=== Section Start ===
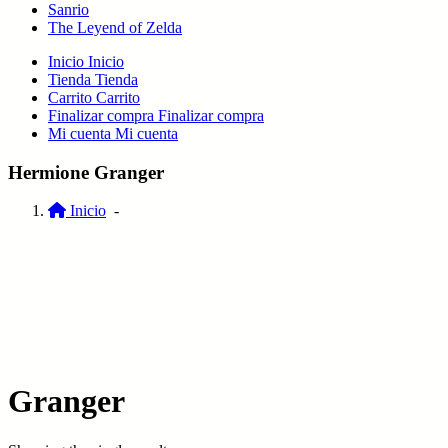
Sanrio
The Leyend of Zelda
Inicio
Inicio
Tienda
Tienda
Carrito
Carrito
Finalizar compra
Finalizar compra
Mi cuenta
Mi cuenta
Hermione Granger
Inicio
-
Granger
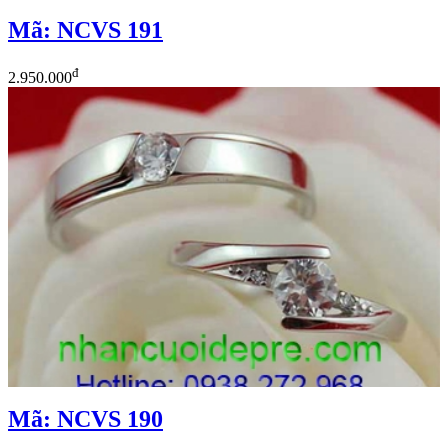
Mã: NCVS 191
đ
2.950.000
Mã: NCVS 190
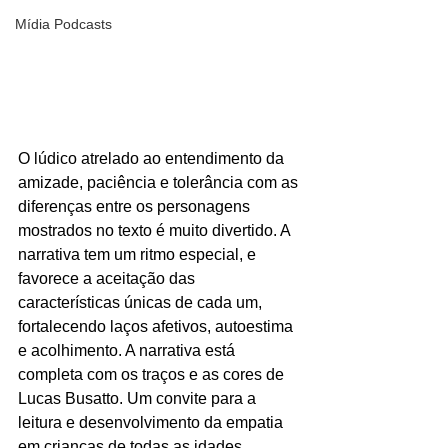
Mídia Podcasts
O lúdico atrelado ao entendimento da 
amizade, paciência e tolerância com as 
diferenças entre os personagens 
mostrados no texto é muito divertido. A 
narrativa tem um ritmo especial, e 
favorece a aceitação das 
características únicas de cada um, 
fortalecendo laços afetivos, autoestima 
e acolhimento. A narrativa está 
completa com os traços e as cores de 
Lucas Busatto. Um convite para a 
leitura e desenvolvimento da empatia 
em crianças de todas as idades.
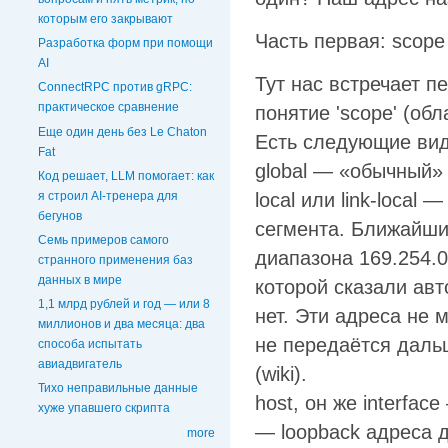
которым его закрывают
Часть первая: scope
Разработка форм при помощи
AI
Тут нас встречает п
ConnectRPC против gRPC:
практическое сравнение
понятие 'scope' (об
Еще один день без Le Chaton
Есть следующие вид
Fat
global — «обычный»
Код решает, LLM помогает: как
я строил AI-тренера для
local или link-local
бегунов
сегмента. Ближайшим
Семь примеров самого
диапазона 169.254.0
странного применения баз
данных в мире
которой сказали авт
1,1 млрд рублей и год — или 8
нет. Эти адреса не 
миллионов и два месяца: два
не передаётся дальш
способа испытать
авиадвигатель
(wiki).
Тихо неправильные данные
host, он же interfa
хуже упавшего скрипта
— loopback адреса дл
more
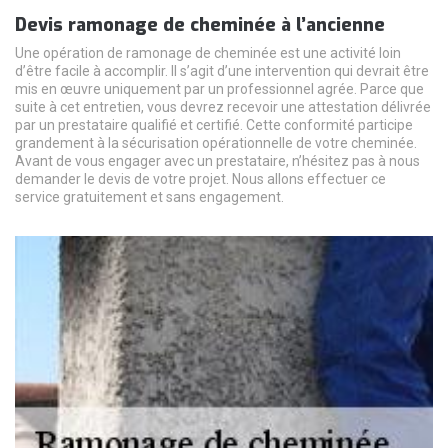
Devis ramonage de cheminée à l’ancienne
Une opération de ramonage de cheminée est une activité loin
d’être facile à accomplir. Il s’agit d’une intervention qui devrait être
mis en œuvre uniquement par un professionnel agrée. Parce que
suite à cet entretien, vous devrez recevoir une attestation délivrée
par un prestataire qualifié et certifié. Cette conformité participe
grandement à la sécurisation opérationnelle de votre cheminée.
Avant de vous engager avec un prestataire, n’hésitez pas à nous
demander le devis de votre projet. Nous allons effectuer ce
service gratuitement et sans engagement.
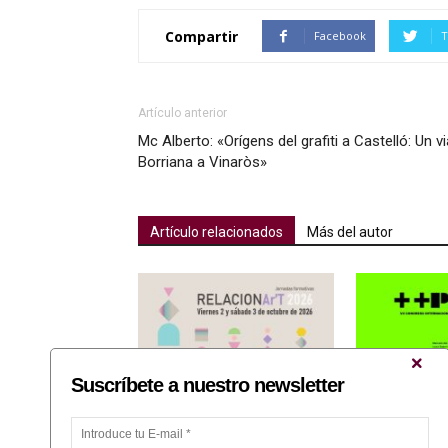
Compartir
Facebook
T
Artículo anterior
Mc Alberto: «Orígens del grafiti a Castelló: Un v
Borriana a Vinaròs»
Artículo relacionados
Más del autor
Suscríbete a nuestro newsletter
Fundación Caja Castellón
José Antonio O
colabora con las Jornadas
«Ones de llum i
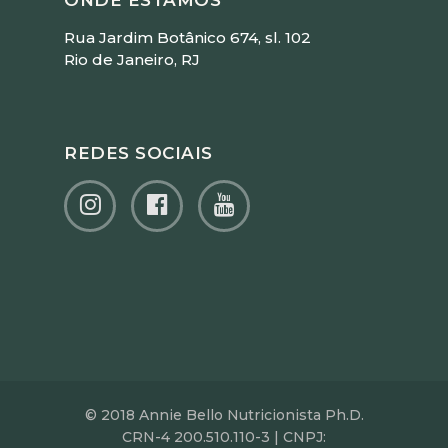
ONDE ESTAMOS
Rua Jardim Botânico 674, sl. 102
Rio de Janeiro, RJ
REDES SOCIAIS
© 2018 Annie Bello Nutricionista Ph.D.
CRN-4 200.510.110-3 | CNPJ:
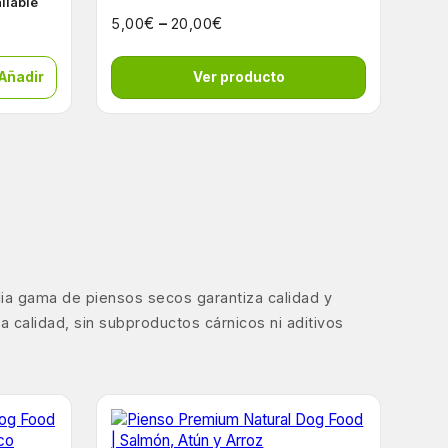
ailable
€
–
€
5,00
20,00
 Añadir
Ver producto
lia gama de piensos secos garantiza calidad y
 calidad, sin subproductos cárnicos ni aditivos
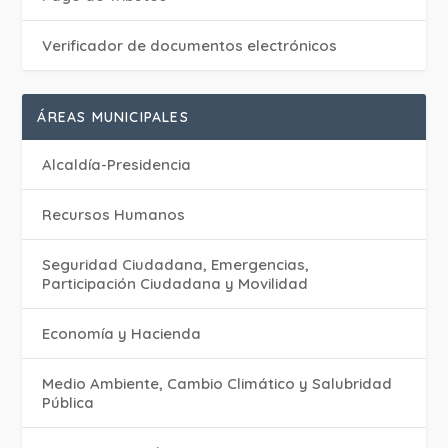
Verificador de documentos electrónicos
ÁREAS MUNICIPALES
Alcaldía-Presidencia
Recursos Humanos
Seguridad Ciudadana, Emergencias,
Participación Ciudadana y Movilidad
Economía y Hacienda
Medio Ambiente, Cambio Climático y Salubridad
Pública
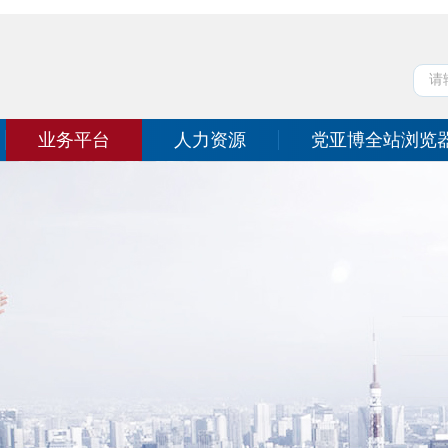
业务平台
人力资源
党亚博全站浏览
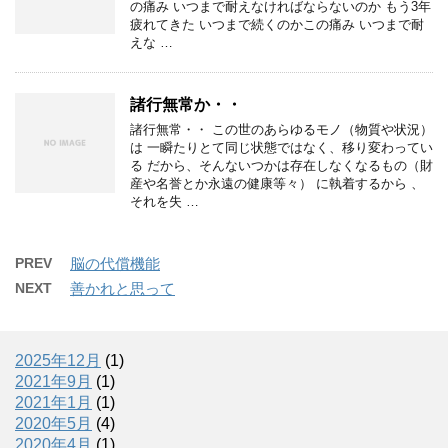
の痛み いつまで耐えなければならないのか もう3年
疲れてきた いつまで続くのかこの痛み いつまで耐
えな …
諸行無常か・・
諸行無常・・ この世のあらゆるモノ（物質や状況）
は 一瞬たりとて同じ状態ではなく、移り変わってい
る だから、そんないつかは存在しなくなるもの（財
産や名誉とか永遠の健康等々） に執着するから 、
それを失 …
PREV
脳の代償機能
NEXT
善かれと思って
2025年12月
(1)
2021年9月
(1)
2021年1月
(1)
2020年5月
(4)
2020年4月
(1)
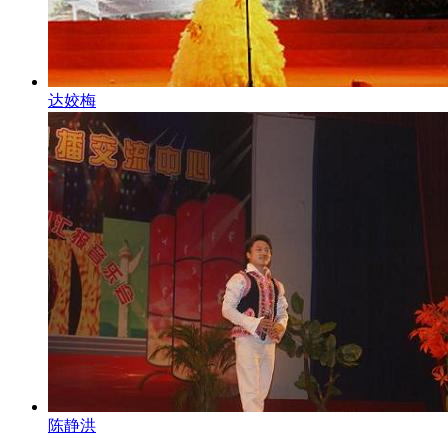
达姣梅
陈静洪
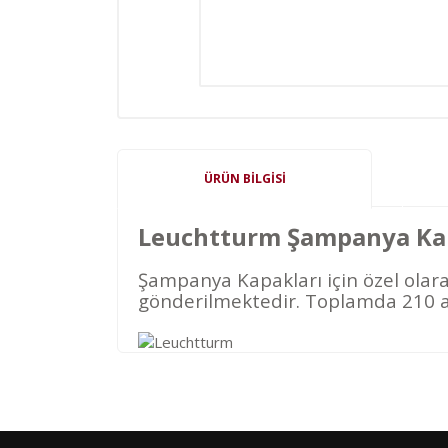
ÜRÜN BILGISI
Leuchtturm Şampanya Kapa
Şampanya Kapakları için özel olara
gönderilmektedir. Toplamda 210 a
Kod
Varış Ülkesi
AF
Afganistan
DE
Almanya
US
Amerika Birleşik Devletleri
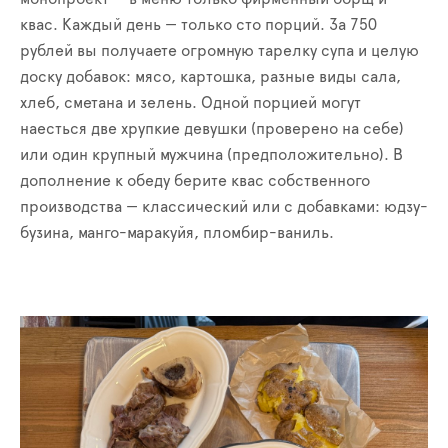
квас. Каждый день — только сто порций. За 750
рублей вы получаете огромную тарелку супа и целую
доску добавок: мясо, картошка, разные виды сала,
хлеб, сметана и зелень. Одной порцией могут
наесться две хрупкие девушки (проверено на себе)
или один крупный мужчина (предположительно). В
дополнение к обеду берите квас собственного
производства — классический или с добавками: юдзу-
бузина, манго-маракуйя, пломбир-ваниль.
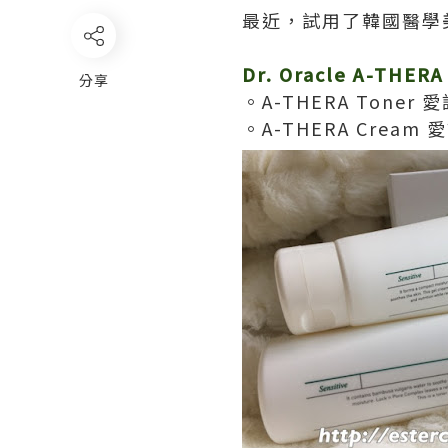
最近，試用了韓國醫學美容
Dr. Oracle A-THE
分享
。A-THERA Toner 
。A-THERA Cream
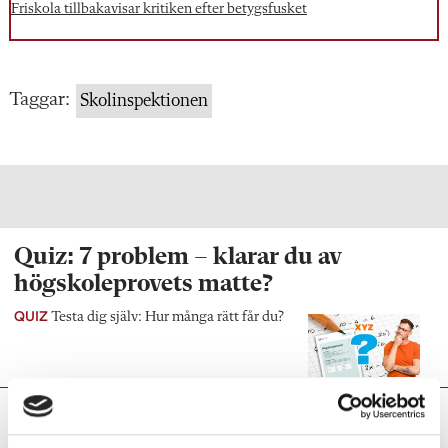
Friskola tillbakavisar kritiken efter betygsfusket
Taggar:
Skolinspektionen
Quiz: 7 problem – klarar du av
högskoleprovets matte?
QUIZ
Testa dig själv: Hur många rätt får du?
Anna Persson:
Ändrade
villkor ställer till det inför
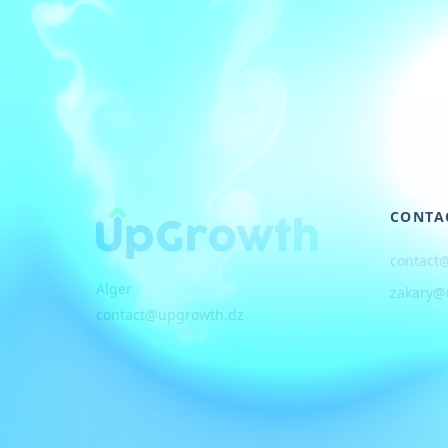
CONTA
contact
Alger
zakary@
contact@upgrowth.dz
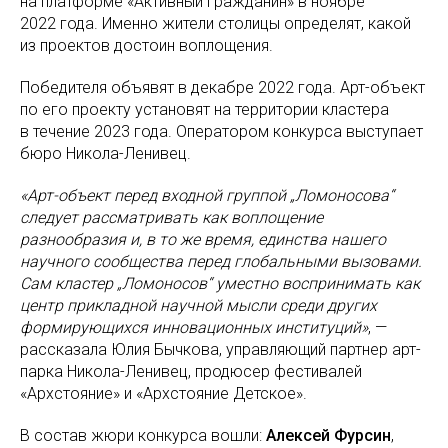
на платформе «Активный гражданин» в ноябре
2022 года. Именно жители столицы определят, какой
из проектов достоин воплощения.
Победителя объявят в декабре 2022 года. Арт-объект
по его проекту установят на территории кластера
в течение 2023 года. Оператором конкурса выступает
бюро Никола-Ленивец.
«Арт-объект перед входной группой „Ломоносова“
следует рассматривать как воплощение
разнообразия и, в то же время, единства нашего
научного сообщества перед глобальными вызовами.
Сам кластер „Ломоносов“ уместно воспринимать как
центр прикладной научной мысли среди других
формирующихся инновационных институций»
, —
рассказала Юлия Бычкова, управляющий партнер арт-
парка Никола-Ленивец, продюсер фестивалей
«Архстояние» и «Архстояние Детское».
В состав жюри конкурса вошли:
Алексей Фурсин
,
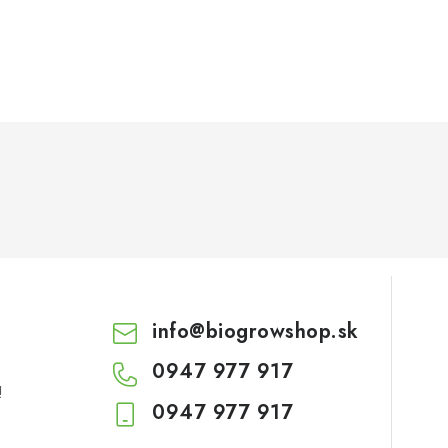
info
@
biogrowshop.sk
0947 977 917
!
0947 977 917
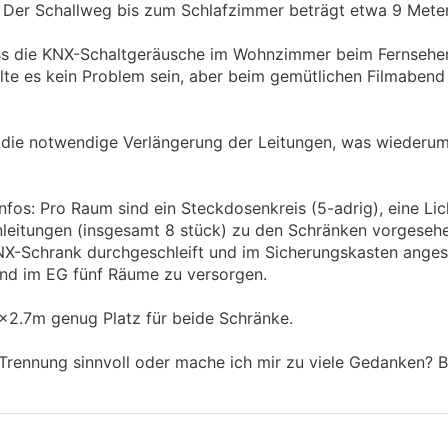
. Der Schallweg bis zum Schlafzimmer beträgt etwa 9 Mete
ass die KNX-Schaltgeräusche im Wohnzimmer beim Fernsehe
lte es kein Problem sein, aber beim gemütlichen Filmabend
e die notwendige Verlängerung der Leitungen, was wiederu
Infos: Pro Raum sind ein Steckdosenkreis (5-adrig), eine Lic
nleitungen (insgesamt 8 stück) zu den Schränken vorgesehe
X-Schrank durchgeschleift und im Sicherungskasten anges
und im EG fünf Räume zu versorgen.
x2.7m genug Platz für beide Schränke.
e Trennung sinnvoll oder mache ich mir zu viele Gedanken? 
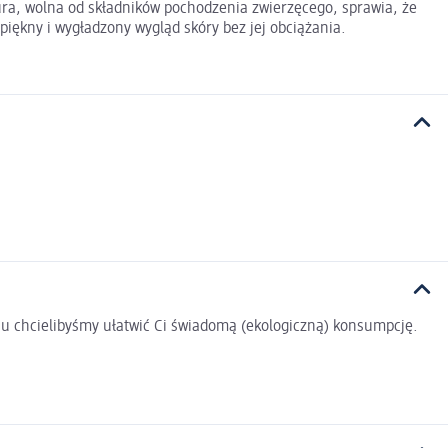
ra, wolna od składników pochodzenia zwierzęcego, sprawia, że
ękny i wygładzony wygląd skóry bez jej obciążania.
u chcielibyśmy ułatwić Ci świadomą (ekologiczną) konsumpcję.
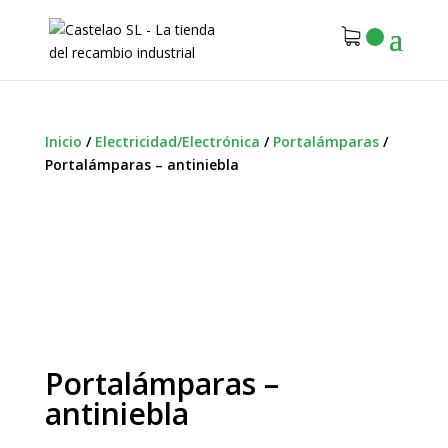
Inicio
/
Electricidad/Electrónica
/
Portalámparas
/
Portalámparas – antiniebla
Portalámparas –
antiniebla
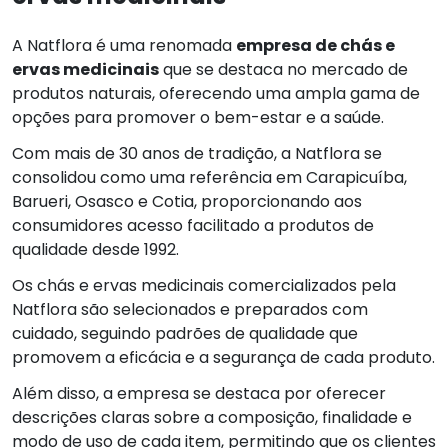
A Natflora é uma renomada
empresa de chás e
ervas medicinais
que se destaca no mercado de
produtos naturais, oferecendo uma ampla gama de
opções para promover o bem-estar e a saúde.
Com mais de 30 anos de tradição, a Natflora se
consolidou como uma referência em Carapicuíba,
Barueri, Osasco e Cotia, proporcionando aos
consumidores acesso facilitado a produtos de
qualidade desde 1992.
Os chás e ervas medicinais comercializados pela
Natflora são selecionados e preparados com
cuidado, seguindo padrões de qualidade que
promovem a eficácia e a segurança de cada produto.
Além disso, a empresa se destaca por oferecer
descrições claras sobre a composição, finalidade e
modo de uso de cada item, permitindo que os clientes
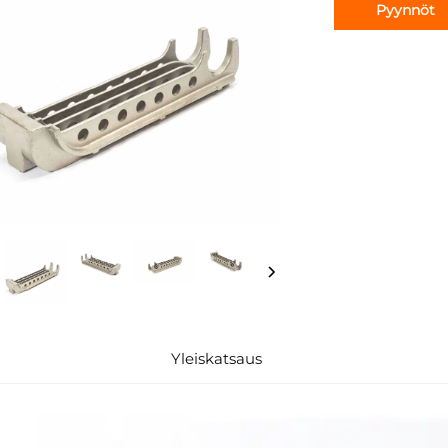
Pyynnöt
Yleiskatsaus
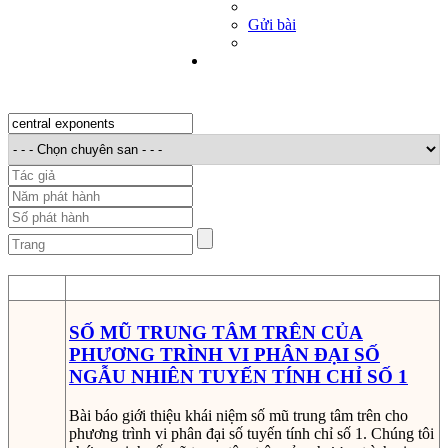
Gửi bài
STT
Thông tin bản thảo
SỐ MŨ TRUNG TÂM TRÊN CỦA
PHƯƠNG TRÌNH VI PHÂN ĐẠI SỐ
NGẪU NHIÊN TUYẾN TÍNH CHỈ SỐ 1
Bài báo giới thiệu khái niệm số mũ trung tâm trên cho
phương trình vi phân đại số tuyến tính chỉ số 1. Chúng tôi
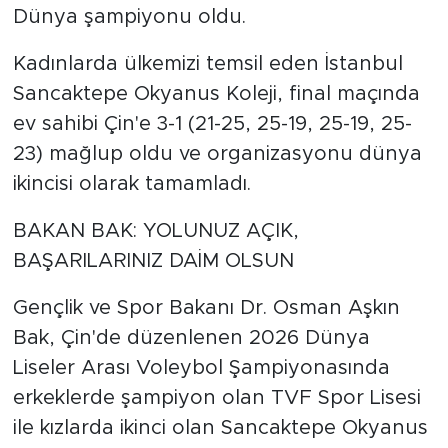
Dünya şampiyonu oldu.
Kadınlarda ülkemizi temsil eden İstanbul
Sancaktepe Okyanus Koleji, final maçında
ev sahibi Çin'e 3-1 (21-25, 25-19, 25-19, 25-
23) mağlup oldu ve organizasyonu dünya
ikincisi olarak tamamladı.
BAKAN BAK: YOLUNUZ AÇIK,
BAŞARILARINIZ DAİM OLSUN
Gençlik ve Spor Bakanı Dr. Osman Aşkın
Bak, Çin'de düzenlenen 2026 Dünya
Liseler Arası Voleybol Şampiyonasında
erkeklerde şampiyon olan TVF Spor Lisesi
ile kızlarda ikinci olan Sancaktepe Okyanus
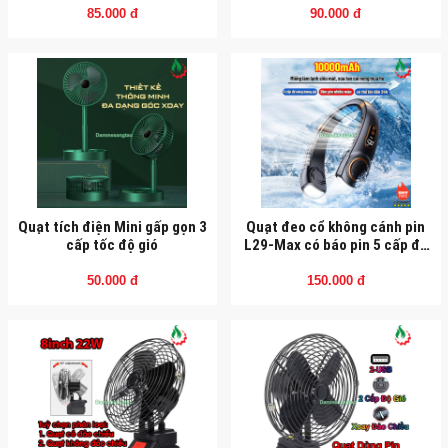
85.000 đ
90.000 đ
Quạt tích điện Mini gấp gọn 3
Quạt đeo cổ không cánh pin
cấp tốc độ gió
L29-Max có báo pin 5 cấp độ
gió kèm đèn LED
50.000 đ
150.000 đ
=== Section End ===
* [Instruction]: Using the listing above, restate exactly the range between the lines holding "рублей вы получаете" and "2022 года. Именно", inclusive, with pictures left out.

* [Result]:
рублей вы получаете огромную тарелку супа и целую
доску добавок: мясо, картошка, разные виды сала,
хлеб, сметана и зелень. Одной порцией могут
наесться две хрупкие девушки (проверено на себе)
или один крупный мужчина (предположительно). В
дополнение к обеду берите квас собственного
производства — классический или с добавками: юдзу-
бузина, манго-маракуйя, пломбир-ваниль.
最近，試用了韓國醫學美容
Dr. Oracle A-THE
分享
。A-THERA Toner 
。A-THERA Cream
Friskola tillbakavisar kritiken efter betygsfusket
Taggar:
Skolinspektionen
Quiz: 7 problem – klarar du av
högskoleprovets matte?
QUIZ
Testa dig själv: Hur många rätt får du?
Anna Persson:
Ändrade
villkor ställer till det inför
CONTA
contact
Alger
zakary@
contact@upgrowth.dz
на платформе «Активный гражданин» в ноябре
2022 года. Именно жители столицы определят, какой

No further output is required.